Cellist Roberto Soldatini’s Music of the Sea

 

CELLIST ROBERTO SOLDATINI’S MUSIC OF THE SEA

 
 

 
 
Roberto Soldatini - Credit: 2anews.it

Roberto Soldatini - Credit: 2anews.it

 

When I was a youngster, my piano teacher gave me Poems of the Sea by Ernest Bloch, which peaked the imagination about waves and other oceanographic phenomena. But Roberto Soldatini has bonded with the ocean and its mysteries, thus showing us that it is possible to live ones dream while still holding a job – with some adjustments. Seven years ago he decided to move beyond the same old daily grind; sold his house, bought a Moody 44 sailboat with all the trimmings and took a course in how to use it.

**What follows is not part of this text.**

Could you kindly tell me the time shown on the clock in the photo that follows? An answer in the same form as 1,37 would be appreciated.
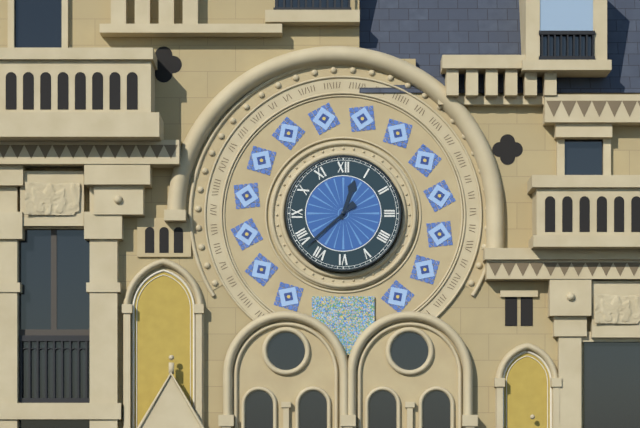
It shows 12,38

So Soldatini spends six months of the year in liveaboard lifestyle sailing the Aegean and Mediterranean Seas with his companion, a 1714 Stradivarius cello (of likely attribution to the luthier), and the other half teaching at the Music Conservatory Domenico Cimarosa in Avellino, Italy. His boat is moored in Naples and he has chalked up over 25,000 nautical miles that include visits to exotic ports in Turkey, Corsica, Sardinia; he follows trade routes of the ancient Romans and has even serenaded dolphins in the Cyclades Islands.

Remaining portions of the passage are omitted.